The thrust of the article seems to be a criticism of the Baby-Friendly Hospital Initiative.  In horror they write that, "You won't see any formula, bottles or pacifiers on display.  They are forbidden..."  Yes but mothers can bring those items from home.  The hospital can't display them or give them to mothers-- remember nothing is free in hospitals.  So if they are giving you something for free, then one might suspect that there is a marketing deal in which a company is benefiting.  

The article discusses a paper published in 2016 JAMA Pediatrics authored by several doctors regarding rooming-in and their concerns that this will lead to "hazardous practices" and "counterproductive outcomes."  Their concerns are about babies being smothered and a rare fatal respiratory failure.  Interestingly, one of the authors, Dr. Ronald Kleinman, has been funded in past research by Nestle, Mead Johnson and Coca-cola.  Hospital nurseries in years past were often designed and funded by the infant formula industry.  Separation of mothers and babies may work wonderfully for babies who are formula-fed;  especially since most nurses love feeding babies.  But separations don't work well for getting breastfeeding off to a good start.

Fed Is Best is discussed towards the end of the article.  And the word starvation and exclusive breastfeeding is tied together.  How to make mothers fearful of exclusive breastfeeding. They quote Dr. Del Castillo-Hegyi, "If you have leaders telling you this is what's best [exclusive breastfeeding], it becomes ideology, policy, identity." Back at ya, Dr. Del Castillo-Hegyi.  One could easily say that the Fed Is Best organization is about ideology, policy, identity.

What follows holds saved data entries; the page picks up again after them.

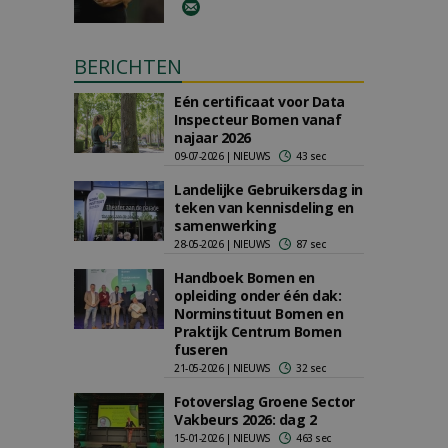
BERICHTEN
Eén certificaat voor Data
Inspecteur Bomen vanaf
najaar 2026
09-07-2026 | NIEUWS
43 sec
Landelijke Gebruikersdag in
teken van kennisdeling en
samenwerking
28-05-2026 | NIEUWS
87 sec
Handboek Bomen en
opleiding onder één dak:
Norminstituut Bomen en
Praktijk Centrum Bomen
fuseren
21-05-2026 | NIEUWS
32 sec
Fotoverslag Groene Sector
Vakbeurs 2026: dag 2
15-01-2026 | NIEUWS
463 sec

This whole article reminds me of the Similac Ad called the Mother-Hood regarding the mommy wars.  Heaven forbid anyone make any judgments or really read the last 50 years of medical literature regarding the value of breastfeeding.  And heaven forbid we ask why the Genetic Literacy Project appears to be so involved in trying to subvert the Baby-Friendly Hospital Initiative and exclusive breastfeeding.  Here is an interesting article on how the Genetic Literacy Project has behaved regarding its use of writers to spread a positive spin on GMOs.

As author, Alice Walker, said:  "Propaganda is amazing.  People can be led to believe anything."  Time for people to use their critical thinking skills when reading this article.